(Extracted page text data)
+ + + + + + +
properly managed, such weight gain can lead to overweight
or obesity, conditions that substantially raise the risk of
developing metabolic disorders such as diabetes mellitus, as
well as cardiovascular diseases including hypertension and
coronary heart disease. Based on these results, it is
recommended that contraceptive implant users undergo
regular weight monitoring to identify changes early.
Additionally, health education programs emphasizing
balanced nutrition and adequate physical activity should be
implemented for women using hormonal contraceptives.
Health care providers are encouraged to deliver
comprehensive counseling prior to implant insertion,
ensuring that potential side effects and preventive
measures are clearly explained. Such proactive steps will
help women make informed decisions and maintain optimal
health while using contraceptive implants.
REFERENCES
+ + + + + + +
Copy every record above out again, word for word.

* ANSWER FOR THE TASK
properly managed, such weight gain can lead to overweight
or obesity, conditions that substantially raise the risk of
developing metabolic disorders such as diabetes mellitus, as
well as cardiovascular diseases including hypertension and
coronary heart disease. Based on these results, it is
recommended that contraceptive implant users undergo
regular weight monitoring to identify changes early.
Additionally, health education programs emphasizing
balanced nutrition and adequate physical activity should be
implemented for women using hormonal contraceptives.
Health care providers are encouraged to deliver
comprehensive counseling prior to implant insertion,
ensuring that potential side effects and preventive
measures are clearly explained. Such proactive steps will
help women make informed decisions and maintain optimal
health while using contraceptive implants.
REFERENCES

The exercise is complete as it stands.